COVID-19: Fakten für das Marketing.

Was macht eine erfolgreiche Marketingstrategie in der Krise aus? Wie kann man das Ende der Krise treffsicher vorausplanen? Was können wir aus früheren Krisen lernen? Aus dem Dschungel der derzeit kursierenden Studien und „guten Ratschlägen“ der Beratergilde haben wir einen Extrakt von relevanten Fakten und internationalen Studienergebnissen zusammengestellt:  
 

  • Budgetkürzungen können sich bis weit nach einer Rezession negativ auf den Umsatz auswirken, ohne kurzfristig merklich mehr Gewinn zu erzielen (WARC, IPA & Tellis, G. J., 2009, Journal of Advertising Research).
     
  • Sechs Monate Funkstille können eine Marke bis zu 39% Bekanntheit kosten (Kantar Langzeitstudie), was die Erholung nach Corona erheblich erschweren wird.
     
  • Auf der anderen Seite erhöhen Investitionen in die Werbung während einer Rezession den Umsatz, den Marktanteil und den Gewinn, sowohl während, als auch nach der Rezession.

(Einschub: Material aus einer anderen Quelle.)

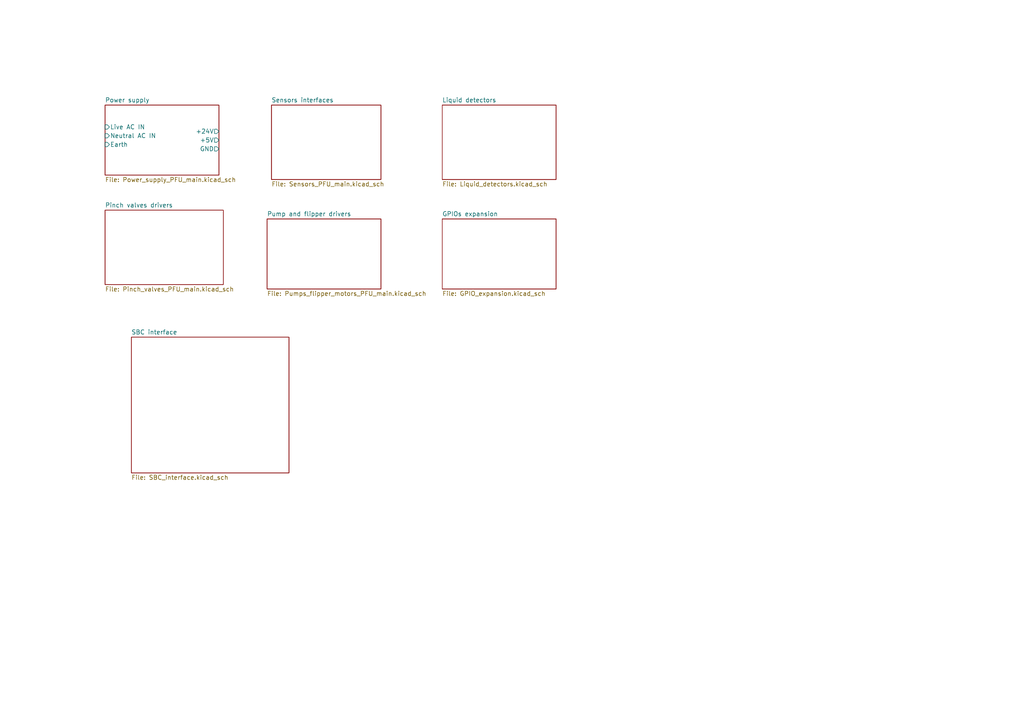
<source format=kicad_sch>
(kicad_sch
	(version 20250114)
	(generator "eeschema")
	(generator_version "9.0")
	(uuid "8502ea7d-f2d8-4443-99aa-8c64d27b64f2")
	(paper "A4")
	(lib_symbols)
	(sheet
		(at 128.27 30.48)
		(size 33.02 21.59)
		(exclude_from_sim no)
		(in_bom yes)
		(on_board yes)
		(dnp no)
		(fields_autoplaced yes)
		(stroke
			(width 0.1524)
			(type solid)
		)
		(fill
			(color 0 0 0 0.0000)
		)
		(uuid "2a7ed905-788f-4558-b3a7-994e6d7deed8")
		(property "Sheetname" "Liquid detectors"
			(at 128.27 29.7684 0)
			(effects
				(font
					(size 1.27 1.27)
				)
				(justify left bottom)
			)
		)
		(property "Sheetfile" "Liquid_detectors.kicad_sch"
			(at 128.27 52.6546 0)
			(effects
				(font
					(size 1.27 1.27)
				)
				(justify left top)
			)
		)
		(instances
			(project "HW_HTB_PFU_MAIN"
				(path "/8502ea7d-f2d8-4443-99aa-8c64d27b64f2"
					(page "6")
				)
			)
		)
	)
	(sheet
		(at 77.47 63.5)
		(size 33.02 20.32)
		(exclude_from_sim no)
		(in_bom yes)
		(on_board yes)
		(dnp no)
		(fields_autoplaced yes)
		(stroke
			(width 0.1524)
			(type solid)
		)
		(fill
			(color 0 0 0 0.0000)
		)
		(uuid "3c7df315-6b15-43f5-811f-c3a0fdbab6ca")
		(property "Sheetname" "Pump and flipper drivers"
			(at 77.47 62.7884 0)
			(effects
				(font
					(size 1.27 1.27)
				)
				(justify left bottom)
			)
		)
		(property "Sheetfile" "Pumps_flipper_motors_PFU_main.kicad_sch"
			(at 77.47 84.4046 0)
			(effects
				(font
					(size 1.27 1.27)
				)
				(justify left top)
			)
		)
		(instances
			(project "HW_HTB_PFU_MAIN"
				(path "/8502ea7d-f2d8-4443-99aa-8c64d27b64f2"
					(page "5")
				)
			)
		)
	)
	(sheet
		(at 30.48 60.96)
		(size 34.29 21.59)
		(exclude_from_sim no)
		(in_bom yes)
		(on_board yes)
		(dnp no)
		(fields_autoplaced yes)
		(stroke
			(width 0.1524)
			(type solid)
		)
		(fill
			(color 0 0 0 0.0000)
		)
		(uuid "46e7ff1c-8125-41e9-88d5-9f4b09199b1f")
		(property "Sheetname" "Pinch valves drivers"
			(at 30.48 60.2484 0)
			(effects
				(font
					(size 1.27 1.27)
				)
				(justify left bottom)
			)
		)
		(property "Sheetfile" "Pinch_valves_PFU_main.kicad_sch"
			(at 30.48 83.1346 0)
			(effects
				(font
					(size 1.27 1.27)
				)
				(justify left top)
			)
		)
		(instances
			(project "HW_HTB_PFU_MAIN"
				(path "/8502ea7d-f2d8-4443-99aa-8c64d27b64f2"
					(page "3")
				)
			)
		)
	)
	(sheet
		(at 38.1 97.79)
		(size 45.72 39.37)
		(exclude_from_sim no)
		(in_bom yes)
		(on_board yes)
		(dnp no)
		(fields_autoplaced yes)
		(stroke
			(width 0.1524)
			(type solid)
		)
		(fill
			(color 0 0 0 0.0000)
		)
		(uuid "4cf548f6-fd83-4f52-ad18-724df536649b")
		(property "Sheetname" "SBC interface"
			(at 38.1 97.0784 0)
			(effects
				(font
					(size 1.27 1.27)
				)
				(justify left bottom)
			)
		)
		(property "Sheetfile" "SBC_interface.kicad_sch"
			(at 38.1 137.7446 0)
			(effects
				(font
					(size 1.27 1.27)
				)
				(justify left top)
			)
		)
		(instances
			(project "HW_HTB_PFU_MAIN"
				(path "/8502ea7d-f2d8-4443-99aa-8c64d27b64f2"
					(page "8")
				)
			)
		)
	)
	(sheet
		(at 30.48 30.48)
		(size 33.02 20.32)
		(exclude_from_sim no)
		(in_bom yes)
		(on_board yes)
		(dnp no)
		(fields_autoplaced yes)
		(stroke
			(width 0.1524)
			(type solid)
		)
		(fill
			(color 0 0 0 0.0000)
		)
		(uuid "8af84ec4-f9ff-4e86-b3d8-160fe4617c9c")
		(property "Sheetname" "Power supply"
			(at 30.48 29.7684 0)
			(effects
				(font
					(size 1.27 1.27)
				)
				(justify left bottom)
			)
		)
		(property "Sheetfile" "Power_supply_PFU_main.kicad_sch"
			(at 30.48 51.3846 0)
			(effects
				(font
					(size 1.27 1.27)
				)
				(justify left top)
			)
		)
		(pin "Earth" input
			(at 30.48 41.91 180)
			(uuid "6de6ac4f-fff4-49b2-b240-ad0a5a5a82b1")
			(effects
				(font
					(size 1.27 1.27)
				)
				(justify left)
			)
		)
		(pin "Live AC IN" input
			(at 30.48 36.83 180)
			(uuid "6e175f3e-d00a-475e-bcfb-8841214bc69f")
			(effects
				(font
					(size 1.27 1.27)
				)
				(justify left)
			)
		)
		(pin "GND" output
			(at 63.5 43.18 0)
			(uuid "1db87dba-1303-4f5a-ac14-992dd7ef9a56")
			(effects
				(font
					(size 1.27 1.27)
				)
				(justify right)
			)
		)
		(pin "+5V" output
			(at 63.5 40.64 0)
			(uuid "dbecb211-e033-4188-89f5-9ff86d45b246")
			(effects
				(font
					(size 1.27 1.27)
				)
				(justify right)
			)
		)
		(pin "+24V" output
			(at 63.5 38.1 0)
			(uuid "3991c8e0-6549-4558-b4f7-0b5f598b1a4f")
			(effects
				(font
					(size 1.27 1.27)
				)
				(justify right)
			)
		)
		(pin "Neutral AC IN" input
			(at 30.48 39.37 180)
			(uuid "63f5ca1c-92f2-4a39-bd2e-00e8869a377c")
			(effects
				(font
					(size 1.27 1.27)
				)
				(justify left)
			)
		)
		(instances
			(project "HW_HTB_PFU_MAIN"
				(path "/8502ea7d-f2d8-4443-99aa-8c64d27b64f2"
					(page "2")
				)
			)
		)
	)
	(sheet
		(at 78.74 30.48)
		(size 31.75 21.59)
		(exclude_from_sim no)
		(in_bom yes)
		(on_board yes)
		(dnp no)
		(fields_autoplaced yes)
		(stroke
			(width 0.1524)
			(type solid)
		)
		(fill
			(color 0 0 0 0.0000)
		)
		(uuid "c5ab3dfd-7c1c-4bb2-a30e-5dec24847bf3")
		(property "Sheetname" "Sensors interfaces"
			(at 78.74 29.7684 0)
			(effects
				(font
					(size 1.27 1.27)
				)
				(justify left bottom)
			)
		)
		(property "Sheetfile" "Sensors_PFU_main.kicad_sch"
			(at 78.74 52.6546 0)
			(effects
				(font
					(size 1.27 1.27)
				)
				(justify left top)
			)
		)
		(instances
			(project "HW_HTB_PFU_MAIN"
				(path "/8502ea7d-f2d8-4443-99aa-8c64d27b64f2"
					(page "4")
				)
			)
		)
	)
	(sheet
		(at 128.27 63.5)
		(size 33.02 20.32)
		(exclude_from_sim no)
		(in_bom yes)
		(on_board yes)
		(dnp no)
		(fields_autoplaced yes)
		(stroke
			(width 0.1524)
			(type solid)
		)
		(fill
			(color 0 0 0 0.0000)
		)
		(uuid "decd9389-3173-448f-a8eb-4b7cdaab223a")
		(property "Sheetname" "GPIOs expansion"
			(at 128.27 62.7884 0)
			(effects
				(font
					(size 1.27 1.27)
				)
				(justify left bottom)
			)
		)
		(property "Sheetfile" "GPIO_expansion.kicad_sch"
			(at 128.27 84.4046 0)
			(effects
				(font
					(size 1.27 1.27)
				)
				(justify left top)
			)
		)
		(instances
			(project "HW_HTB_PFU_MAIN"
				(path "/8502ea7d-f2d8-4443-99aa-8c64d27b64f2"
					(page "7")
				)
			)
		)
	)
	(sheet_instances
		(path "/"
			(page "1")
		)
	)
	(embedded_fonts no)
)

</source>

Mehrere Studien zeigen, dass dieser Effekt jahrelang anhält (Tellis, Journal of Advertising Research, etc.).
     
  • Handelsmarken wachsen oft in Krisenzeiten und verlieren diesen Marktanteil nach der Rezession auch nicht automatisch wieder (Tellis, G.J., 2009, Journal of Advertising Research).
     
  • Die sozialen Medien boomen: im Vergleich zum 10. und 16. Februar stieg die Zahl der Visits zwischen dem 9. und 15. März um 14% in Frankreich, 11% in Deutschland, 30% in Italien, 55% in Spanien und 18% im Vereinigten Königreich (imagepartners+ ad-hoc-Befragung).
     
  • Vernünftig oder nicht, viele Marken stornieren oder verschieben Kampagnen. Die deutschen Sender werden im April etwa 25% weniger Spendings bekommen. FMCG Marken nutzt das geschickt für Last Minute Buchungen von Top Platzierungen. (Absatzwirtschaft)
     
  • 55% der Verbraucher denken, dass Marken relevanter sind als Regierungen, um sie in eine bessere Zukunft zu führen (HRB Book, Corona and Business, March 2020).